My nvcc is release 9.0, V9.0.176
Thanks!

0 Likes

(Charl P. Botha) #28

I did this with the CUDA10 builds of pytorch.

0 Likes

(Andrea de Luca) #29

Me too. I did open an issued on at apex’ github…!

0 Likes

(Charl P. Botha) #30

In your comment, you mention nvcc release 9.0?

On my side, I see this:

$ /usr/local/cuda-10.0/bin/nvcc --version
nvcc: NVIDIA (R) Cuda compiler driver
Copyright (c) 2005-2018 NVIDIA Corporation
Built on Sat_Aug_25_21:08:01_CDT_2018
Cuda compilation tools, release 10.0, V10.0.130
1 Like

(Michael) #31

I’m seeing really bad performance drops with fastai to_fp16 on their lesson 3 planet notebook. I am using an RTX 2070 with 8GB of VRAM and CUDA 10. I am seeing a halved f-score on with the same code except for the to_fp16 bit on that resnet-50 model. I’ve tried to use vanilla pytorch with Nvidia’s apex to train a resnet-34 with fp16. It gave me validation accuracies within 0.1%, which means mixed precision should work fine on my setup. I’m wondering what fastai has done wrong here.

0 Likes

(Andrea de Luca) #32

Were you able to compile Apex with cuda extension? If yes, which version of gcc and nvcc do you have? Thanks.

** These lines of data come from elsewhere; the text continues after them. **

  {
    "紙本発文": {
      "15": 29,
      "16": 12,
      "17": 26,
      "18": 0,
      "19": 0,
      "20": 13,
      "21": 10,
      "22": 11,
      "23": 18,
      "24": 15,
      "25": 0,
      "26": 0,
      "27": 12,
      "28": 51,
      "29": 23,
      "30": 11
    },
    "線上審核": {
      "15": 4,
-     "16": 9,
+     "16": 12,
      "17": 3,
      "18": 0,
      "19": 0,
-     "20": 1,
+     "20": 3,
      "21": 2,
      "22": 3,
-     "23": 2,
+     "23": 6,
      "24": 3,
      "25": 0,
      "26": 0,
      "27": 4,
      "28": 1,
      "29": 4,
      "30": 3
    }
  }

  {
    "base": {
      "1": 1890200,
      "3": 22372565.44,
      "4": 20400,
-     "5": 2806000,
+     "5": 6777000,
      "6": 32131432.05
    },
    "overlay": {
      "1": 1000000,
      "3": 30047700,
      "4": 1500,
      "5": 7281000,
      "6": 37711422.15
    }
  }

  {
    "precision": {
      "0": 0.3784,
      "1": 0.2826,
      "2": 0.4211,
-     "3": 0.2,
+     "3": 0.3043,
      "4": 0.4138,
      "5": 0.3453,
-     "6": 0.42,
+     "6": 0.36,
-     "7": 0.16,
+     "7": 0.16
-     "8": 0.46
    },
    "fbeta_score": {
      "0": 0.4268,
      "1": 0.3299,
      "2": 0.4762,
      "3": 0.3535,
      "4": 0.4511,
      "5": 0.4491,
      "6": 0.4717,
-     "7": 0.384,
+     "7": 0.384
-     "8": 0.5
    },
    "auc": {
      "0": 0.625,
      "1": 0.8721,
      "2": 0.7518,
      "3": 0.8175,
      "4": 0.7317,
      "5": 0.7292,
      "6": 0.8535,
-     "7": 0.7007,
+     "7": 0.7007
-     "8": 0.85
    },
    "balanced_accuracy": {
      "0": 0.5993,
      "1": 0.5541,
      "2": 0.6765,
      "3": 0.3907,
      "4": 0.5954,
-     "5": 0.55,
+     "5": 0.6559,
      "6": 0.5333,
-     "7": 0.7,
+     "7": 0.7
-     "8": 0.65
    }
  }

It could be the absence of loss scaling. Not sure, though.

0 Likes

(Michael) #33

I’ve done some more testing with loss scaling of 128, 1024, the default 512 and dynamic loss scaling without success. I opened an issue here. I wonder if fastai offers some way of printing out gradients while training for debugging purposes.

1 Like

#34

Like I said on the issue, I didn’t manage to reproduce. Note that you shouldn’t pass any loss_scale but use dynamic loss scaling as it works better.

1 Like

(Andrea de Luca) #35

So, dynamic loss scaling is actually implemented. Thanks.

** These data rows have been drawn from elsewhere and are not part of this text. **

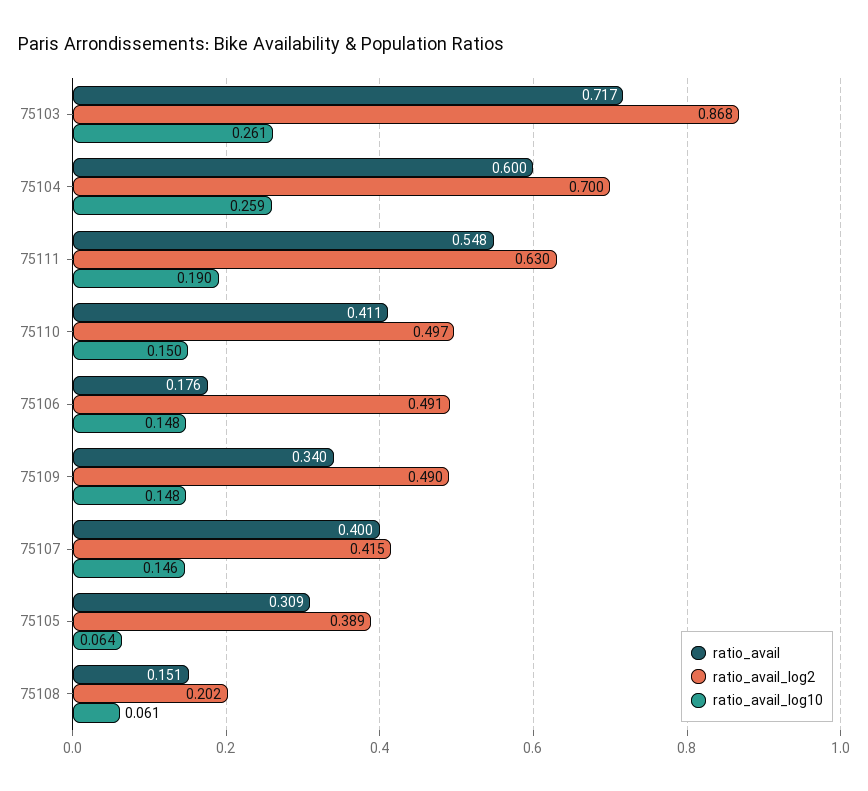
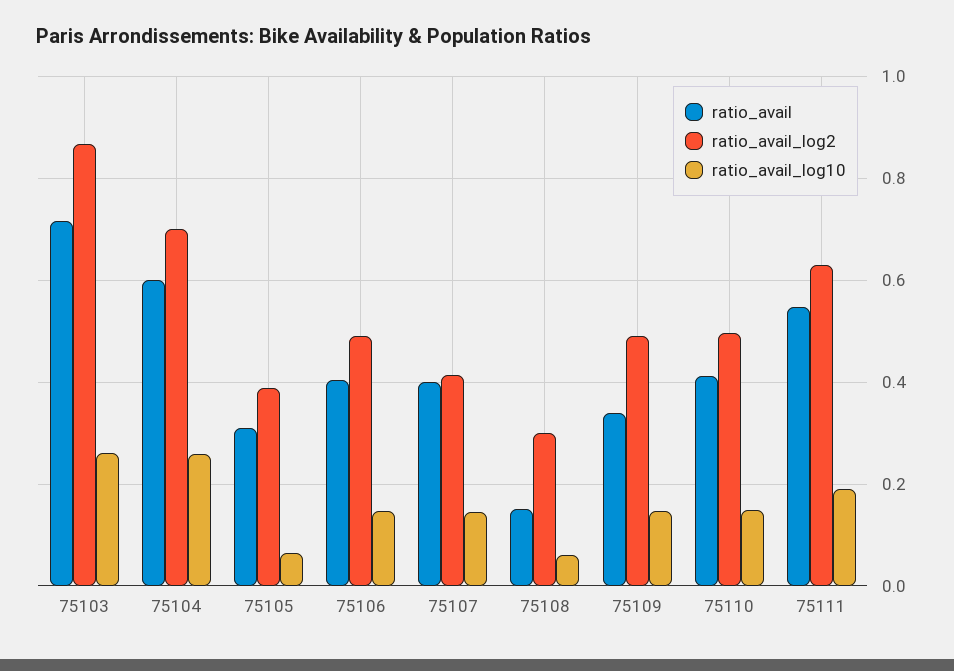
  {
    "ratio_avail": {
      "75103": 0.717,
      "75104": 0.6,
      "75111": 0.548,
      "75110": 0.411,
-     "75106": 0.176,
+     "75106": 0.4,
      "75109": 0.34,
      "75107": 0.4,
      "75105": 0.309,
      "75108": 0.151
    },
    "ratio_avail_log2": {
      "75103": 0.868,
      "75104": 0.7,
      "75111": 0.63,
      "75110": 0.497,
      "75106": 0.491,
      "75109": 0.49,
      "75107": 0.415,
      "75105": 0.389,
-     "75108": 0.202
+     "75108": 0.3
    },
    "ratio_avail_log10": {
      "75103": 0.261,
      "75104": 0.259,
      "75111": 0.19,
      "75110": 0.15,
      "75106": 0.148,
      "75109": 0.148,
      "75107": 0.146,
      "75105": 0.064,
      "75108": 0.061
    }
  }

For me, FP16 works rather well (vanilla fastai), but convergence is a bit delayed w.r.t. FP32 or wrt a fastai env in which apex is also installed. Tested on tesla v100 and 1080ti.

0 Likes

#36

Yes, it’s actually the default in the Callback but not the to_fp16 function I just realized. Just fixed it in master so it’s the default for everywhere now.

Note that you will see a few iterations with no training because of the way dynamic loss scaling works: it starts with a really high scale that is divided by 2 as long as your overflow.

2 Likes

(Andrea de Luca) #37

Perfect, now it should work without any delay. I was experimenting such delay since I always used to_fp16.

Thanks!

0 Likes

(Michael) #38

Oh, btw. For Apex, I’m using gcc 8.2.1 and cuda 10. They work perfectly.

1 Like

(Michael) #39

So, the bug is in lr_find(), and the dev build from master branch now should have no issues anymore. Here’s the issue that refers to the bug: https://github.com/fastai/fastai/issues/1903

Thanks @sgugger for fixing it.

1 Like

#40

I have tested fp16 using

learn = language_model_learner(data_lm, TransformerXL).to_fp16()
learn = language_model_learner(data_lm, TransformerXL).to_fp16(dynamic=False)    
learn = language_model_learner(data_lm, TransformerXL)

using 1000 rows train, 100 valid
fp16,dynamic=True, time = 04:23
fp16,dynamic=False, time = 04:20
no fp16 time = 00:51

Why it is slower in fp16 mode?
Thanks!

0 Likes